MCP vs function calling

If you've used OpenAI's function-calling API you already understand half of MCP. Function calling happens inside a single API request: you send a list of functions to the model, the model returns a call, your code executes it, you send the result back. It's per-integration, per-app.

MCP is the same idea lifted into a portable protocol. The tool definitions don't live in your app code — they live in a reusable server you can plug into any MCP-compatible client. You write one ldm-inbox-check-mcp server; Claude Desktop, Cursor, Claude Code and Zed users can all install it the same day without you writing a plugin for each.

MCP vs REST API

Every MCP server is a thin wrapper around a REST API. The REST API is still the right answer for most things:

  • CI/CD deploys that run a placement test on every release.
  • Scheduled monitors that email you when your inbox rate drops below 90%.
  • Multi-tenant SaaS where each of your customers has their own key.

MCP is the right answer for interactive work: debugging a live problem, preparing a fix ticket, reviewing a template before you send it. The rule of thumb — if a human is in the loop reading the output, use MCP. If a cron job is in the loop, use REST.

An example round trip

Here is what actually happens behind the scenes when you ask the agent to test a domain. The user types:

Test deliverability for sender news@acme.io,
subject "Weekly product update", body is the
HTML I just pasted. Tell me what to fix.

The client forwards the prompt plus the list of available tools (from tools/list) to the model. The model responds with a tool call:

{
  "tool": "start_test",
  "arguments": {
    "from": "news@acme.io",
    "subject": "Weekly product update",
    "html": "<html>..."
  }
}

The client executes it. The MCP server calls the Inbox Check REST API, gets back a test ID, returns { id: "t_abc123" }. The model then calls get_test in a loop until status is complete, reads the verdict, and writes a reply:

Your test landed 14/20 in inbox, 4/20 in spam,
2/20 missing. SPF passes, DKIM passes, DMARC is
aligned. The 4 spam hits are all at Outlook.
SpamAssassin triggered HTML_IMAGE_ONLY_32 and
HTML_SHORT_LINK_IMG_3 — your template is 90%
image, 10% text. Add a plain-text alternative
and a 200-word text body and retest.

Notice how much of that is diagnosis, not description. That's the agent pattern.

Authentication note

The MCP server reads your API key from an environment variable at startup and keeps it local. The LLM sees tool outputs (test IDs, verdicts) but never the key itself. That boundary is enforced by the protocol — good to know when your security team asks.

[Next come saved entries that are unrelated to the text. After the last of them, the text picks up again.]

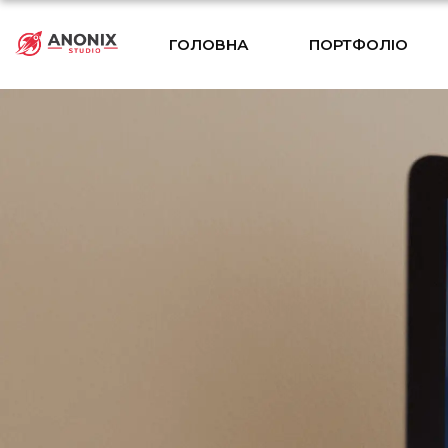
ГОЛОВНА
ПОРТФОЛІО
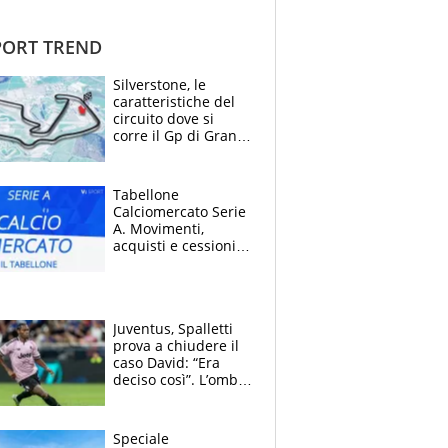
ORT TREND
Silverstone, le
caratteristiche del
circuito dove si
corre il Gp di Gran
Bretagna del
Motomondiale
Tabellone
Calciomercato Serie
A. Movimenti,
acquisti e cessioni:
estate 2026-27
Juventus, Spalletti
prova a chiudere il
caso David: “Era
deciso così”. L’ombra
di Zirkzee e la
sentenza dei tifosi
Speciale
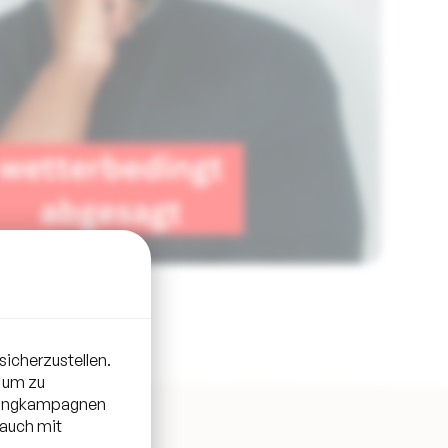
sicherzustellen.
 um zu
etingkampagnen
 auch mit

Frequently asked questions

Is MCP Anthropic-only?

The protocol itself is open. Anthropic's clients (Claude Desktop, Claude Code) ship with first-class support. Cursor, Zed, Continue.dev and a growing list of third-party hosts also speak it. OpenAI has a different but conceptually similar spec; the ecosystem is still consolidating.

Do I need to write an MCP server to use one?

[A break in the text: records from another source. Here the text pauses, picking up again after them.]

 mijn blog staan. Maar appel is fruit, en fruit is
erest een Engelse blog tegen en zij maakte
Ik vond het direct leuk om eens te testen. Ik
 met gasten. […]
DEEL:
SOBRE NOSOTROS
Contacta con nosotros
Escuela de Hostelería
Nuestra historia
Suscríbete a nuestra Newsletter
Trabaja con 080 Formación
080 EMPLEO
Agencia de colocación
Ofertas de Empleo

No. For email work, ldm-inbox-check-mcp is already published on npm. You add one JSON block to your client's config, restart, and the tools are available.

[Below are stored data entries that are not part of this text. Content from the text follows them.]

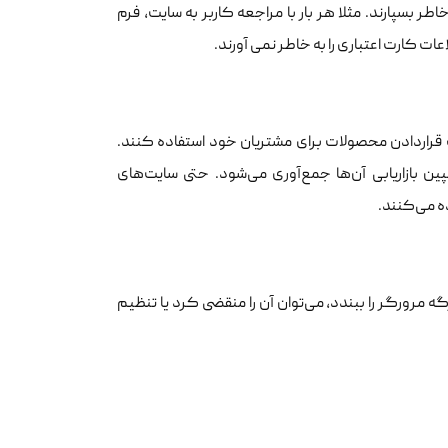
طر بسپارند. مثلا هر بار با مراجعه کاربر به سایت، فرم
ت کارت اعتباری را به خاطر نمی آورند.
ف قراردادن محصولات برای مشتریان خود استفاده کنند.
 بازاریابی آن‌ها جمع‌آوری می‌شود. حتی سایت‌های
ه می‌کنند.
گه مرورگر را ببندد، می‌توان آن را منقضی کرد یا تنظیم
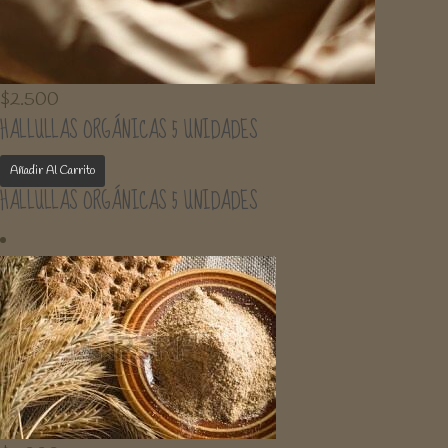
$
2.500
HALLULLAS ORGÁNICAS 5 UNIDADES
Añadir Al Carrito
HALLULLAS ORGÁNICAS 5 UNIDADES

Does MCP send my data to Anthropic?

The tool outputs go to the model the same way your chat messages do. If you use Claude, Anthropic processes them. The MCP server itself runs locally — it never leaves your machine.

Can a non-technical user set this up?

Claude Desktop config is a single JSON file; Cursor has a GUI panel. If you can edit a settings file, you can install an MCP server. Five minutes, one restart.